Extracted data:
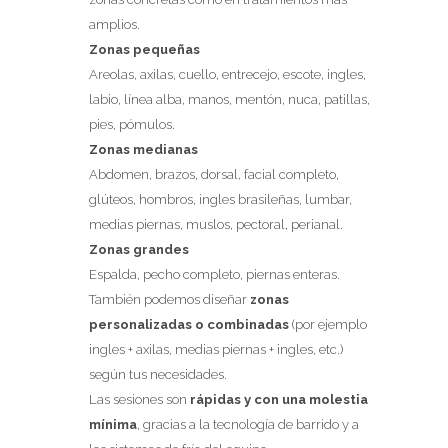
amplios.
Zonas pequeñas
Areolas, axilas, cuello, entrecejo, escote, ingles,
labio, línea alba, manos, mentón, nuca, patillas,
pies, pómulos.
Zonas medianas
Abdomen, brazos, dorsal, facial completo,
glúteos, hombros, ingles brasileñas, lumbar,
medias piernas, muslos, pectoral, perianal.
Zonas grandes
Espalda, pecho completo, piernas enteras.
También podemos diseñar
zonas
personalizadas o combinadas
(por ejemplo
ingles + axilas, medias piernas + ingles, etc.)
según tus necesidades.
Las sesiones son
rápidas y con una molestia
mínima
, gracias a la tecnología de barrido y a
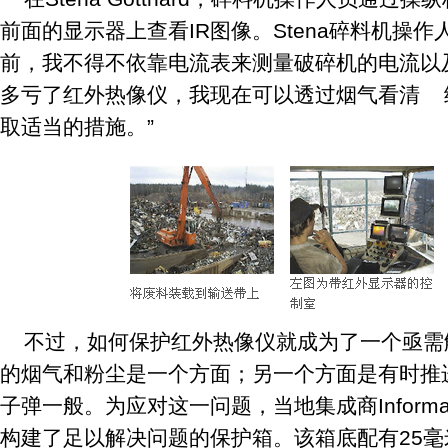
前面的显示器上查看IR图像。Stena碎料机操作人员Ol
前，我不得不依靠电流表来测量破碎机的电流以
多亏了红外热像仪，我现在可以透过烟气看清 
取适当的措施。”
不过，如何保护红外热像仪就成为了一个亟需
的烟气和粉尘是一个方面；另一个方面是有时推
子弹一般。为应对这一问题，当地集成商Information
构建了足以解决问题的保护箱。该箱底配有25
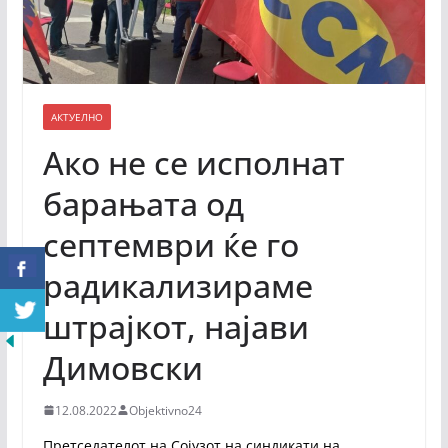
АКТУЕЛНО
Ако не се исполнат
барањата од
септември ќе го
радикализираме
штрајкот, најави
Димовски
12.08.2022
Objektivno24
Претседателот на Сојузот на синдикати на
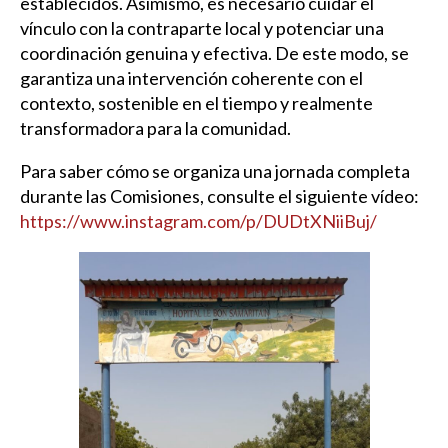
establecidos. Asimismo, es necesario cuidar el
vínculo con la contraparte local y potenciar una
coordinación genuina y efectiva. De este modo, se
garantiza una intervención coherente con el
contexto, sostenible en el tiempo y realmente
transformadora para la comunidad.
Para saber cómo se organiza una jornada completa
durante las Comisiones, consulte el siguiente vídeo:
https://www.instagram.com/p/DUDtXNiiBuj/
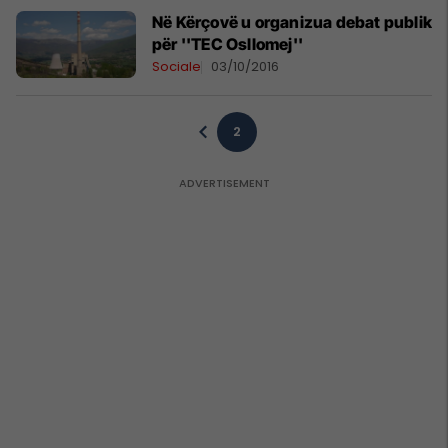
Në Kërçovë u organizua debat publik
për ''TEC Osllomej''
Sociale
03/10/2016
2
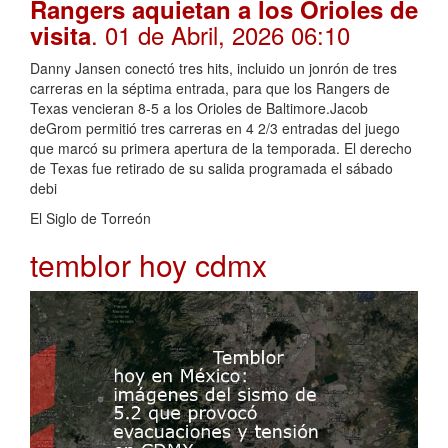
Rangers aquietan a los Orioles de
. 01 de Abril, 2026 06:10
visita
Danny Jansen conectó tres hits, incluido un jonrón de tres
carreras en la séptima entrada, para que los Rangers de
Texas vencieran 8-5 a los Orioles de Baltimore.Jacob
deGrom permitió tres carreras en 4 2/3 entradas del juego
que marcó su primera apertura de la temporada. El derecho
de Texas fue retirado de su salida programada el sábado
debi
El Siglo de Torreón
temblor hoy cdmx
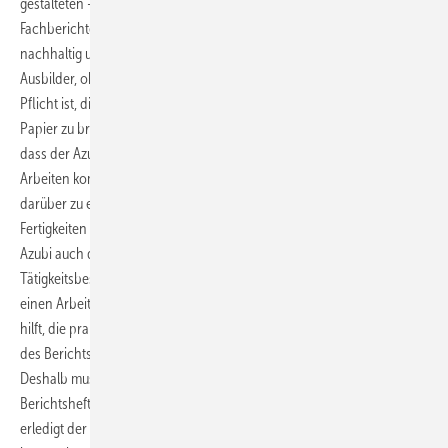
gestalteten – „Berichtshefts“ verlangt. Die Erstellung von
Fachberichten wird allseits empfohlen, da diese den Lehrerfolg
nachhaltig unter­stützen. Letztlich entscheidet jedoch allein der
Ausbilder, ob ein Fachbericht geschrieben werden muss oder nicht.
Pflicht ist, die in ­einer Ausbildungswoche ausgeführten Tätigkeiten zu
Papier zu bringen. Mit dieser ­Auflistung soll sichergestellt werden,
dass der Azubi auch tatsächlich in den Genuss der praktischen
Arbeiten kommt, die der Betrieb zu vermitteln hat. Um Aufschluss
darüber zu erhalten, wie weit die Vermittlung der praktischen
Fertigkeiten in die Tiefe gegangen ist, soll der Ausbilder von seinem
Azubi auch das Anfertigen von Zeichnungen und
Tätigkeitsbeschreibungen verlangen. Dafür muss der Auszubildende
einen Arbeitsablauf noch einmal Revue passieren lassen, was dabei
hilft, die praktischen Arbeitsabläufe besser zu verstehen. Die Führung
des Berichtshefts stellt also einen Teil der praktischen Ausbildung dar.
Deshalb muss dem Azubi die Gelegenheit gegeben sein, sein
Berichtsheft während der Arbeitszeit zu bearbeiten. In der Praxis
erledigt der Aus­zubildende dies jedoch freiwillig zu Hause, da er lieber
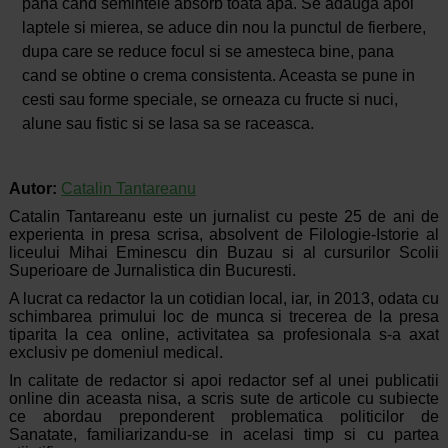
pana cand semintele absorb toata apa. Se adauga apoi
laptele si mierea, se aduce din nou la punctul de fierbere,
dupa care se reduce focul si se amesteca bine, pana
cand se obtine o crema consistenta. Aceasta se pune in
cesti sau forme speciale, se orneaza cu fructe si nuci,
alune sau fistic si se lasa sa se raceasca.
Autor:
Catalin Tantareanu
Catalin Tantareanu este un jurnalist cu peste 25 de ani de
experienta in presa scrisa, absolvent de Filologie-Istorie al
liceului Mihai Eminescu din Buzau si al cursurilor Scolii
Superioare de Jurnalistica din Bucuresti.
A lucrat ca redactor la un cotidian local, iar, in 2013, odata cu
schimbarea primului loc de munca si trecerea de la presa
tiparita la cea online, activitatea sa profesionala s-a axat
exclusiv pe domeniul medical.
In calitate de redactor si apoi redactor sef al unei publicatii
online din aceasta nisa, a scris sute de articole cu subiecte
ce abordau preponderent problematica politicilor de
Sanatate, familiarizandu-se in acelasi timp si cu partea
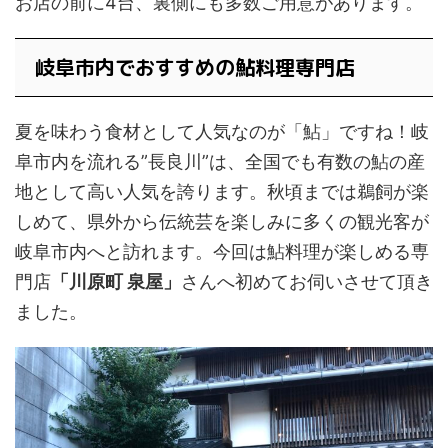
お店の前に4台、裏側にも多数ご用意があります。
岐阜市内でおすすめの鮎料理専門店
夏を味わう食材として人気なのが「鮎」ですね！岐
阜市内を流れる”長良川”は、全国でも有数の鮎の産
地として高い人気を誇ります。秋頃までは鵜飼が楽
しめて、県外から伝統芸を楽しみに多くの観光客が
岐阜市内へと訪れます。今回は鮎料理が楽しめる専
門店
「川原町 泉屋」
さんへ初めてお伺いさせて頂き
ました。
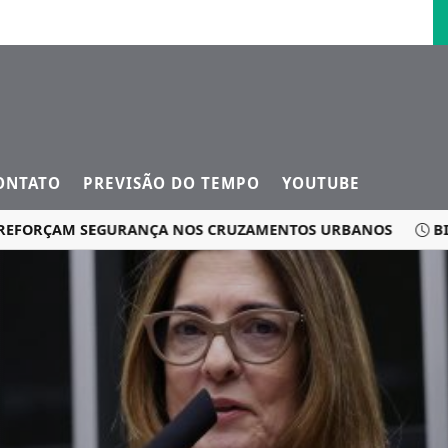
ONTATO
PREVISÃO DO TEMPO
YOUTUBE
ORÇAM SEGURANÇA NOS CRUZAMENTOS URBANOS
BIG OFE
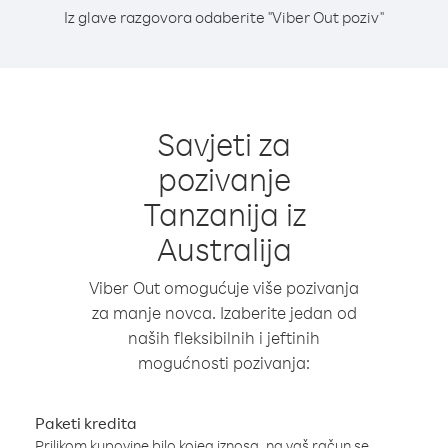
Iz glave razgovora odaberite "Viber Out poziv"
Savjeti za
pozivanje
Tanzanija iz
Australija
Viber Out omogućuje više pozivanja
za manje novca. Izaberite jedan od
naših fleksibilnih i jeftinih
mogućnosti pozivanja:
Paketi kredita
Prilikom kupovine bilo kojeg iznosa, na vaš račun se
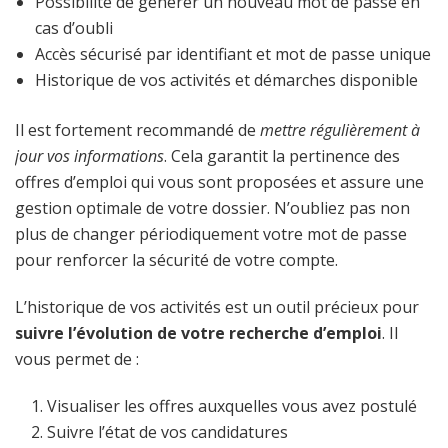
Possibilité de générer un nouveau mot de passe en
cas d’oubli
Accès sécurisé par identifiant et mot de passe unique
Historique de vos activités et démarches disponible
Il est fortement recommandé de
mettre régulièrement à
jour vos informations
. Cela garantit la pertinence des
offres d’emploi qui vous sont proposées et assure une
gestion optimale de votre dossier. N’oubliez pas non
plus de changer périodiquement votre mot de passe
pour renforcer la sécurité de votre compte.
L’historique de vos activités est un outil précieux pour
suivre l’évolution de votre recherche d’emploi
. Il
vous permet de :
Visualiser les offres auxquelles vous avez postulé
Suivre l’état de vos candidatures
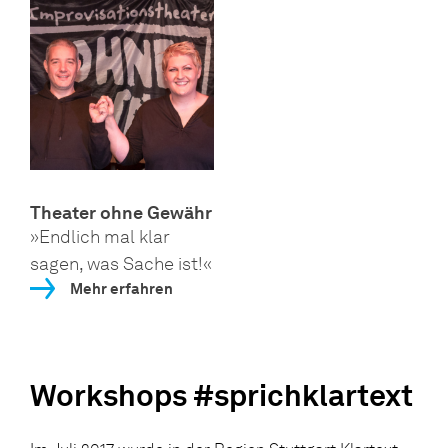
Theater ohne Gewähr
»Endlich mal klar
sagen, was Sache ist!«
Mehr erfahren
Workshops #sprichklartext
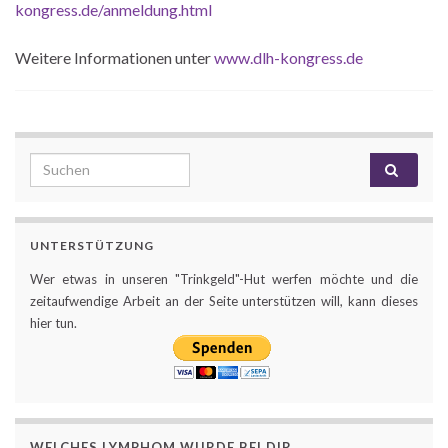
kongress.de/anmeldung.html
Weitere Informationen unter
www.dlh-kongress.de
Search for:
UNTERSTÜTZUNG
Wer etwas in unseren "Trinkgeld"-Hut werfen möchte und die
zeitaufwendige Arbeit an der Seite unterstützen will, kann dieses
hier tun.
WELCHES LYMPHOM WURDE BEI DIR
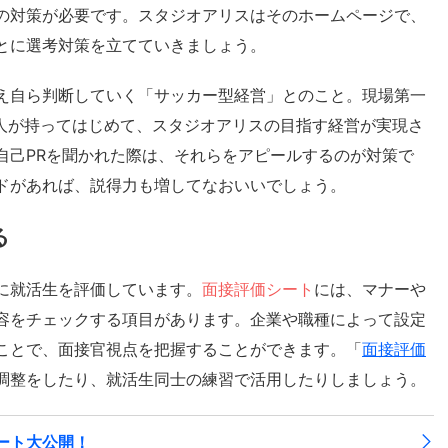
の対策が必要です。スタジオアリスはそのホームページで、
とに選考対策を立てていきましょう。
え自ら判断していく「サッカー型経営」とのこと。現場第一
1人が持ってはじめて、スタジオアリスの目指す経営が実現さ
自己PRを聞かれた際は、それらをアピールするのが対策で
ドがあれば、説得力も増してなおいいでしょう。
る
に就活生を評価しています。
面接評価シート
には、マナーや
容をチェックする項目があります。企業や職種によって設定
ことで、面接官視点を把握することができます。「
面接評価
調整をしたり、就活生同士の練習で活用したりしましょう。
ート大公開！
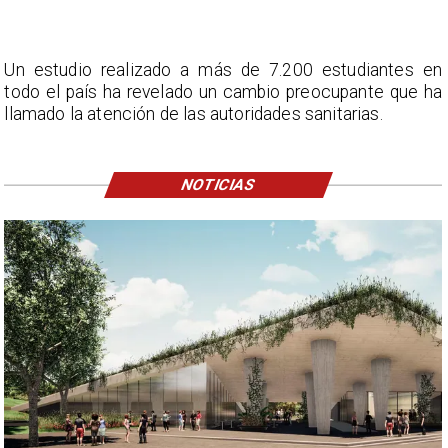
Un estudio realizado a más de 7.200 estudiantes en
todo el país ha revelado un cambio preocupante que ha
llamado la atención de las autoridades sanitarias.
NOTICIAS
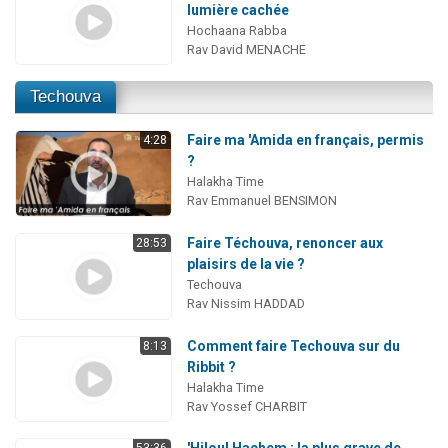
lumière cachée
Hochaana Rabba
Rav David MENACHE
Techouva
Faire ma 'Amida en français, permis
4:28
?
Halakha Time
Rav Emmanuel BENSIMON
Faire Téchouva, renoncer aux
28:53
plaisirs de la vie ?
Techouva
Rav Nissim HADDAD
Comment faire Techouva sur du
8:13
Ribbit ?
Halakha Time
Rav Yossef CHARBIT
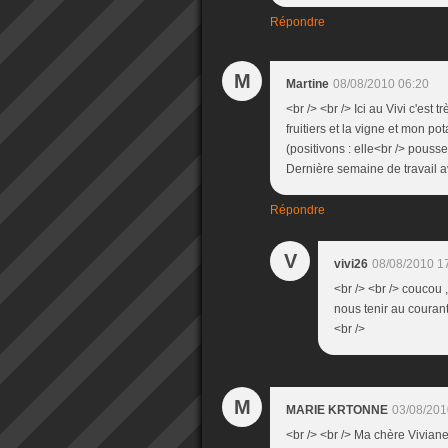
Répondre
M
Martine
08/08/2010 06:20
<br /> <br /> Ici au Vivi c'est t
fruitiers et la vigne et mon p
(positivons : elle<br /> pouss
Dernière semaine de travail av
Répondre
V
vivi26
08/08/2010 1
<br /> <br /> coucou ,
nous tenir au courant 
<br />
M
MARIE KRTONNE
03/08/201
<br /> <br /> Ma chère Viviane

Work required:
Reproduce the listing word for word, starting at the line containing "kongress.de/anmeldung.html" and continuing through the end of the listing, both ends included. Leave the picture markers out of your answer.

Answer to this exercise:
kongress.de/anmeldung.html
Weitere Informationen unter
www.dlh-kongress.de
Search for:
UNTERSTÜTZUNG
Wer etwas in unseren "Trinkgeld"-Hut werfen möchte und die
zeitaufwendige Arbeit an der Seite unterstützen will, kann dieses
hier tun.
WELCHES LYMPHOM WURDE BEI DIR
の対策が必要です。スタジオアリスはそのホームページで、
とに選考対策を立てていきましょう。
え自ら判断していく「サッカー型経営」とのこと。現場第一
1人が持ってはじめて、スタジオアリスの目指す経営が実現さ
自己PRを聞かれた際は、それらをアピールするのが対策で
ドがあれば、説得力も増してなおいいでしょう。
る
に就活生を評価しています。
面接評価シート
には、マナーや
容をチェックする項目があります。企業や職種によって設定
ことで、面接官視点を把握することができます。「
面接評価
調整をしたり、就活生同士の練習で活用したりしましょう。
ート大公開！
Un estudio realizado a más de 7.200 estudiantes en
todo el país ha revelado un cambio preocupante que ha
llamado la atención de las autoridades sanitarias.
NOTICIAS
lumière cachée
Hochaana Rabba
Rav David MENACHE
Techouva
Faire ma 'Amida en français, permis
4:28
?
Halakha Time
Rav Emmanuel BENSIMON
Faire Téchouva, renoncer aux
28:53
plaisirs de la vie ?
Techouva
Rav Nissim HADDAD
Comment faire Techouva sur du
8:13
Ribbit ?
Halakha Time
Rav Yossef CHARBIT
Répondre
M
Martine
08/08/2010 06:20
<br /> <br /> Ici au Vivi c'est t
fruitiers et la vigne et mon p
(positivons : elle<br /> pouss
Dernière semaine de travail av
Répondre
V
vivi26
08/08/2010 1
<br /> <br /> coucou ,
nous tenir au courant 
<br />
M
MARIE KRTONNE
03/08/201
<br /> <br /> Ma chère Viviane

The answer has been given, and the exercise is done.